In the end, the Bishop is saved and even Wesley Dodd joins the fight! Or he just absentmindedly shot off his sandman gun and coincidentally put the Bishop's assassin to sleep. It's hard to tell since he's still suffering from his retirement party stroke.

The issue ends with Green Lantern surfing the television when he comes upon Carter Hall's interview program where he's interviewing the mummy they dug up, a man named Edmund Kulak. Since Green Lantern recognizes him, I guess he's one of the JSA's foes. According to the Who's Who, Kulak can use his third eye to cause everybody on Earth to hate each other. I guess that's why the white supremacists were acting up (and also wearing eyes on their hats and robes). Having a magical reason for racism is always a better comic book story than acknowledging a lot of people are racist of their own free will. Imagine all the angry letters that the pre-Comicsgate generation would have had to write in! "I'm not racist but I don't think you should portray all white people as racist because that is racist! Logic for the win!"
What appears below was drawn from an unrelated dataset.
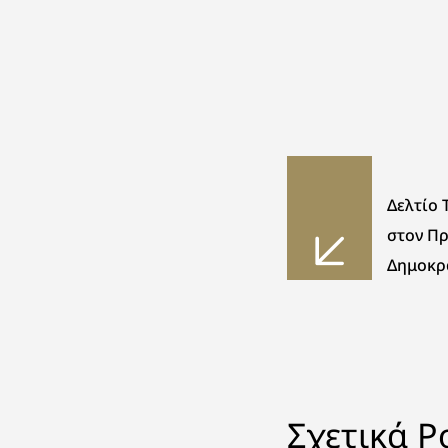
Δελτίο 
στον Π
Δημοκρ
Σχετικά P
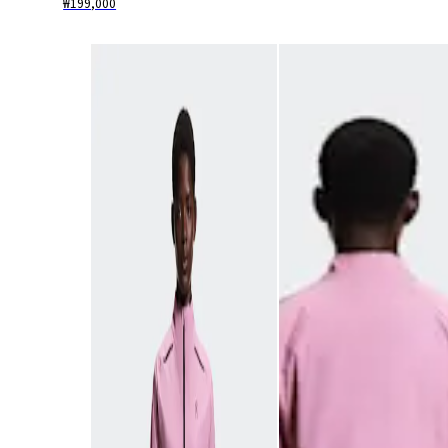
₩199,000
That might seem like I created a 1993 Strawman but have you read the letters reacting to the Tales of the Teen Titans Spotlight on Starfire about Apartheid? My pretend letter was practically verbatim of one or two of the letters Mike Gold had to respond to on that series!

Justice Society of America #8 Rating: B-. I think I've read enough old stories about old people fighting immortals. The whole mortality angle is really bringing me down!